I felt his sadness but then I thought; what if their souls chose this experience on purpose?
The message of my other friend held a wonderful article about Tony Robbins, a “self-made” miracle man, motivational speaker, multimillionaire and bestseller author, life-coach and psychotherapist who is inspiring tens of thousands of people every day, consults politicians, businessmen and professional athletes. In front of me, there was the story of his journey from rags to riches, in the literal sense of the expression.
Tony’s mother, an alcoholic and drug addict, chased him out of their home with a knife when he was 17 after which he never returned. He had a brain tumor because of excess growth hormone that caused a rare case of gigantism. Did you also think of the expression “Lucky him!” that people like to say when they’re only observing the final part of someone’s story, and did you remember the story of Nick Vujicic who was born with no extremities? Tony also says:
We are not suffering because of facts, but because of our own interpretation of those facts. We decide the importance of the events in our life.

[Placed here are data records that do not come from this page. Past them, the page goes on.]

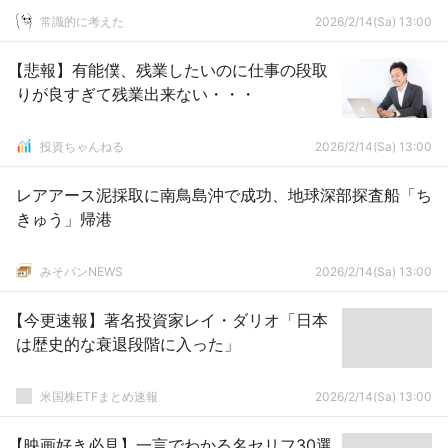
常識的に考えた
2026/2/14(Sa) 13:00
【悲報】有能僕、残業したいのに仕事の段取
りが良すぎて残業出来ない・・・
投資ちゃんねる
2026/2/14(Sa) 13:00
レアアース泥採取に南鳥島沖で成功、地球深部探査船「ち
きゅう」帰港
みそパンNEWS
2026/2/14(Sa) 13:00
【今更速報】著名投資家レイ・ダリオ「日本
は歴史的な衰退段階に入った」
米国株ETFまとめ速報
2026/2/14(Sa) 13:00
【映画好き必見】一言でわかる名セリフ30選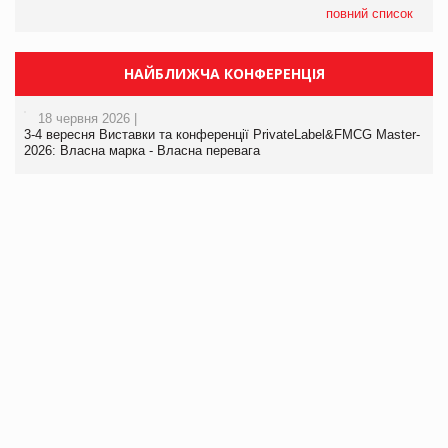
повний список
НАЙБЛИЖЧА КОНФЕРЕНЦІЯ
18 червня 2026 |
3-4 вересня Виставки та конференції PrivateLabel&FMCG Master-
2026: Власна марка - Власна перевага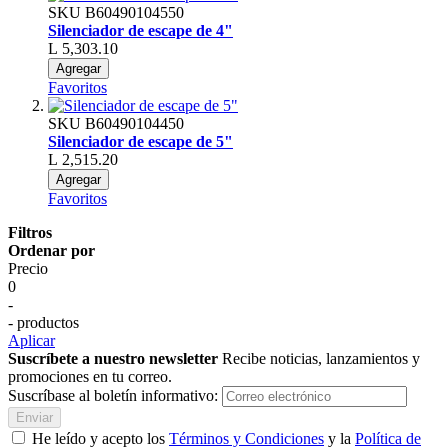
SKU
B60490104550
Silenciador de escape de 4"
L 5,303.10
Agregar
Favoritos
SKU
B60490104450
Silenciador de escape de 5"
L 2,515.20
Agregar
Favoritos
Filtros
Ordenar por
Precio
0
-
- productos
Aplicar
Suscríbete a nuestro newsletter
Recibe noticias, lanzamientos y
promociones en tu correo.
Suscríbase al boletín informativo:
Enviar
He leído y acepto los
Términos y Condiciones
y la
Política de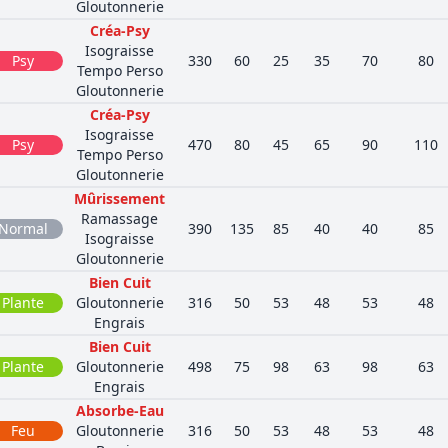
Gloutonnerie
Créa-Psy
Isograisse
Psy
330
60
25
35
70
80
Tempo Perso
Gloutonnerie
Créa-Psy
Isograisse
Psy
470
80
45
65
90
110
Tempo Perso
Gloutonnerie
Mûrissement
Ramassage
Normal
390
135
85
40
40
85
Isograisse
Gloutonnerie
Bien Cuit
Plante
Gloutonnerie
316
50
53
48
53
48
Engrais
Bien Cuit
Plante
Gloutonnerie
498
75
98
63
98
63
Engrais
Absorbe-Eau
Feu
Gloutonnerie
316
50
53
48
53
48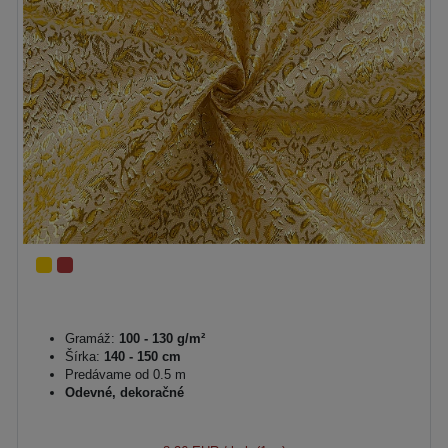
Gramáž:
100 - 130 g/m²
Šírka:
140 - 150 cm
Predávame od 0.5 m
Odevné, dekoračné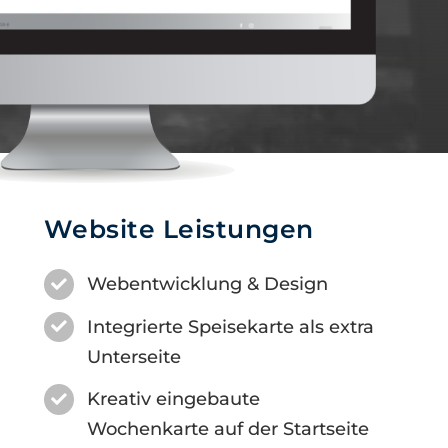
Website Leistungen
Webentwicklung & Design
Integrierte Speisekarte als extra
Unterseite
Kreativ eingebaute
Wochenkarte auf der Startseite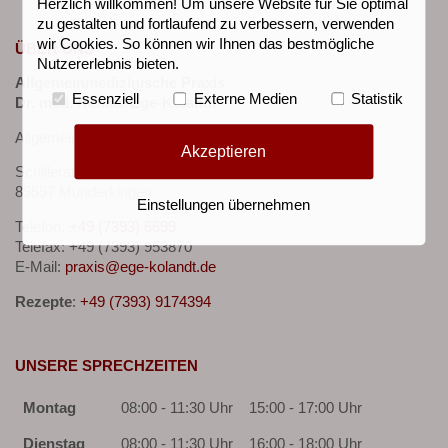
Herzlich willkommen! Um unsere Website für Sie optimal
zu gestalten und fortlaufend zu verbessern, verwenden
wir Cookies. So können wir Ihnen das bestmögliche
ÜBER UNS
Nutzererlebnis bieten.
Allgemeinmedizinische Praxis
Essenziell
Externe Medien
Statistik
Dr. med. Renate Ege-Kolandt
Allgemeinmedizin & Palliativmedizin
Akzeptieren
Schillerstraße 14
89597 Munderkingen
Einstellungen übernehmen
Telefon:
+49 (7393) 6699
Telefax: +49 (7393) 953870
E-Mail:
praxis@ege-kolandt.de
Rezepte
:
+49 (7393) 9174394
UNSERE SPRECHZEITEN
Montag
08:00 - 11:30 Uhr
15:00 - 17:00 Uhr
Dienstag
08:00 - 11:30 Uhr
16:00 - 18:00 Uhr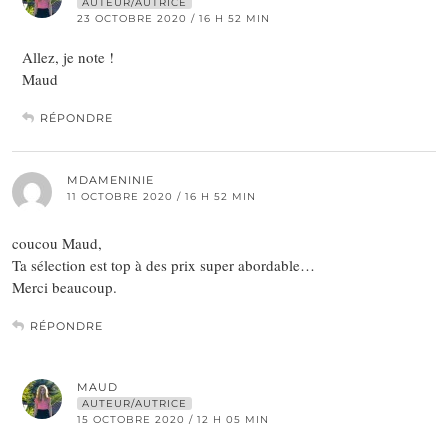
AUTEUR/AUTRICE
23 OCTOBRE 2020 / 16 H 52 MIN
Allez, je note !
Maud
RÉPONDRE
MDAMENINIE
11 OCTOBRE 2020 / 16 H 52 MIN
coucou Maud,
Ta sélection est top à des prix super abordable…
Merci beaucoup.
RÉPONDRE
MAUD
AUTEUR/AUTRICE
15 OCTOBRE 2020 / 12 H 05 MIN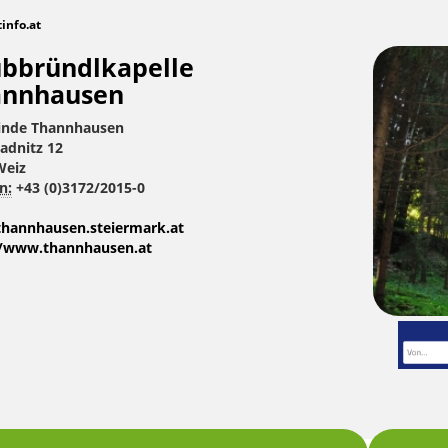
tinfo.at
bbründlkapelle
annhausen
nde Thannhausen
adnitz 12
Weiz
n:
+43 (0)3172/2015-0
hannhausen.steiermark.at
//www.thannhausen.at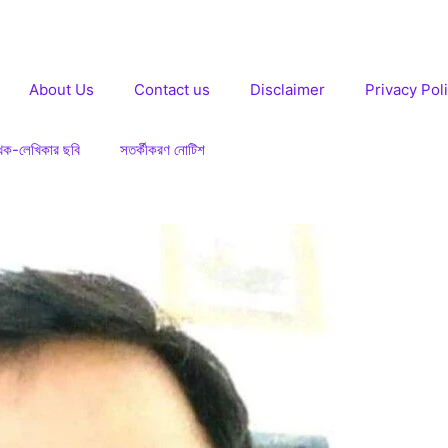
About Us
Contact us
Disclaimer
Privacy Pol
খক-লেখিকার ছবি
সতর্কীকরণ নোটিশ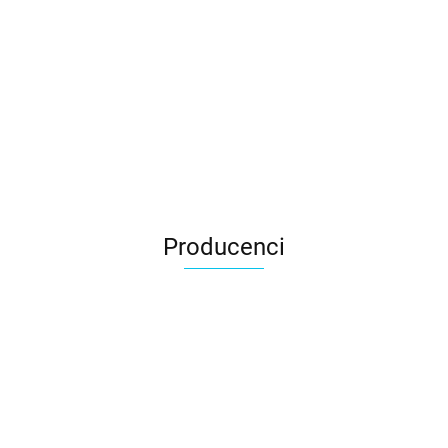
Producenci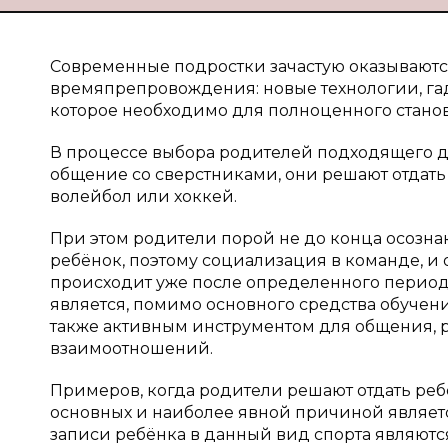
Современные подростки зачастую оказываютс
времяпрепровождения: новые технологии, га
которое необходимо для полноценного стано
В процессе выбора родителей подходящего дл
общение со сверстниками, они решают отдать 
волейбол или хоккей.
При этом родители порой не до конца осозна
ребёнок, поэтому социализация в команде, и 
происходит уже после определенного периода
является, помимо основного средства обучен
также активным инструментом для общения, 
взаимоотношений.
Примеров, когда родители решают отдать ребе
основных и наиболее явной причиной являет
записи ребёнка в данный вид спорта являются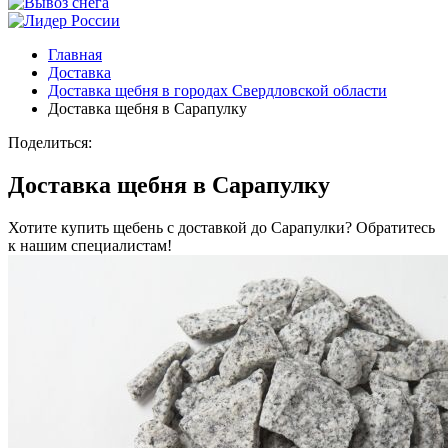
Главная
Доставка
Доставка щебня в городах Свердловской области
Доставка щебня в Сарапулку
Поделиться:
Доставка щебня в Сарапулку
Хотите купить щебень с доставкой до Сарапулки? Обратитесь
к нашим специалистам!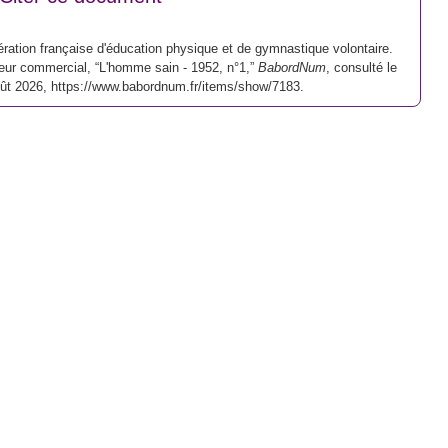
ration française d'éducation physique et de gymnastique volontaire.
eur commercial, “L'homme sain - 1952, n°1,”
BabordNum
, consulté le
oût 2026,
https://www.babordnum.fr/items/show/7183
.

We don’t need to change. We just need to find the part of us that is already happy and successful and enable it to appear as much as it can.
I believe that this is the slogan of all super-souls, men, and women. The article cited 50 of his most popular sayings, and I was most impressed by a question and advice at the end:
Which event influenced the forming of your personality the most? Was it a good event or bad? Is it possible to interpret it like a good one, so that it could empower you instead of taking your strength?
I felt such a relief. I’m not crazy after all when I say that the events I went through these past years were the best thing that had happened to me in my life. I came to know what I am and what I’m capable to do/overcome. My story is like a child’s game in comparison to many’s but I agree with Tony when he says:
When you suffer you’re just obsessed with yourself.
Spiritual strength comes from spiritual pain.
I saw and heard about many super-souls who overcame things that are unimaginable to me and whose stories put mine to shame, but I guess everyone’s pain is the worst to him. I am writing this as a reminder to myself to get a grip on myself, lift my head and carry on. I have my “dark nights of the soul” too when I think I can’t go on. Like the other day when I fell on my back directly on my head that hurts me still today. Or when two weeks ago I fell in the center of my town when the thing that hurt me the most was my pride. And today’s messages were just reminders that I better be grateful because it could always be worse. I always thought it was so hard for me because I was alone (single) going through this. Now I realize it was my motive not to give up on myself because I had only myself. It was a blessing in disguise.
My son wished that I walk again by his birthday in September. Challenge accepted, heavy training is on. I can teach him only by my own example, that there is nothing he can’t accomplish if he puts his mind to it.